-- TASK STATEMENT --
In the text on fabricating fiber Bragg grating sensors, what signals that the etching process should be stopped?

*** TEXT EXCERPT Section Begins ***

FBGs can be fabricated by many methods; in the present work, the phase mask method is used to fabricate fiber Bragg grating sensors.25 A UV beam (KrF excimer laser) at 248 nm wavelength passes through the phase mask (pitch = 1064 nm) over a length of 3 mm to form an interference pattern in the core of a photo sensitive optical fiber (Fibercore, SM1500 with a core diameter 4.2 μm and cladding diameter 80 μm) placed immediately behind the phase mask. This process results in the photo-imprinting of a refractive index modulation (Bragg grating) in the fiber core. To increase the interaction of the propagating optical field in the fiber core with the surrounding medium, we chemically etch the clad completely to fabricate core FBG using an aqueous solution of hydrofluoric acid (HF) at 40% concentration.26 The etching of the fiber can be monitored by the shift in Bragg wavelength as shown in Figure 1(a). The etching process is stopped when the

Bragg wavelength shifts by a pre-set amount (∼6 nm). This ensures that the thickness of the FBG has reached core level as shown in the Scanning Electron Microscope (SEM) image of the fiber taken after the wet-chemical etching (Figure 1(b)). The sensitivity of the core-FBG sensors depends strongly on the fiber diameter, and the etching process described above ensures uniformity between multiple sensors.

*** TEXT EXCERPT Section Ends ***
*** RECORDS SUPPLIED Section Begins ***

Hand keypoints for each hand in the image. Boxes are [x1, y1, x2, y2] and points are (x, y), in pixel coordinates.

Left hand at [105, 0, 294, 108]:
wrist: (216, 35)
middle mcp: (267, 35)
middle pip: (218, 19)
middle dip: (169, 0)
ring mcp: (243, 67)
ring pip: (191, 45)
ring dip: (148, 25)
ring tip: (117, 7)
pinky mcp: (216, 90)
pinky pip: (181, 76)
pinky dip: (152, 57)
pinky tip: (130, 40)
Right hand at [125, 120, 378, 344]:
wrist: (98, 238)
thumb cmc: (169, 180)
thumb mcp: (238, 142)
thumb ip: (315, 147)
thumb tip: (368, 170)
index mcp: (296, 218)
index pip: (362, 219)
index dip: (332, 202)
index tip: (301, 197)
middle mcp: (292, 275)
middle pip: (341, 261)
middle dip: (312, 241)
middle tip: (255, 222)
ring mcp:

*** RECORDS SUPPLIED Section Ends ***
*** RECORDS SUPPLIED Section Begins ***

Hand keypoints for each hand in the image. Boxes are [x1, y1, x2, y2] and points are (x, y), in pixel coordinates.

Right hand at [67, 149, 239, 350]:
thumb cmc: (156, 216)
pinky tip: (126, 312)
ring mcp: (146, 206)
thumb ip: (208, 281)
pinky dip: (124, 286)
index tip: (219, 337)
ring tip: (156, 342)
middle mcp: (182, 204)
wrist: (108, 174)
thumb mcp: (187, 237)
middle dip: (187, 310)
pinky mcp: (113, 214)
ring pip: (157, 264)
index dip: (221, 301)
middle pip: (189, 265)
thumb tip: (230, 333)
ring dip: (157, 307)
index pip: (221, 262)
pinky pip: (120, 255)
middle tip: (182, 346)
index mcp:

*** RECORDS SUPPLIED Section Ends ***
*** RECORDS SUPPLIED Section Begins ***

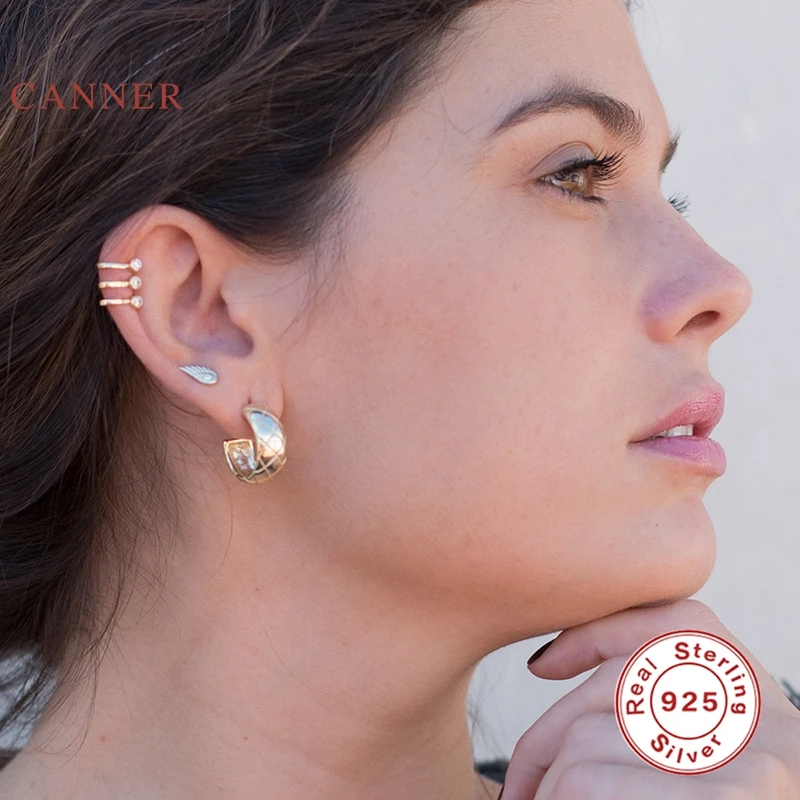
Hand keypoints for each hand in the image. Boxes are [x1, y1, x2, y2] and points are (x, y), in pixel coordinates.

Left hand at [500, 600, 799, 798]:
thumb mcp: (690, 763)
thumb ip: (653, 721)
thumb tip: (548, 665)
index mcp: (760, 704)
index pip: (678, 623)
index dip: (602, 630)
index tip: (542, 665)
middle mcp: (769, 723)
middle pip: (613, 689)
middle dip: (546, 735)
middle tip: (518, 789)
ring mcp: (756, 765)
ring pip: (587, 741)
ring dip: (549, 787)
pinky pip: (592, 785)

*** RECORDS SUPPLIED Section Ends ***

-- SOLUTION --
The etching is stopped when the Bragg wavelength shifts by a pre-set amount (∼6 nm).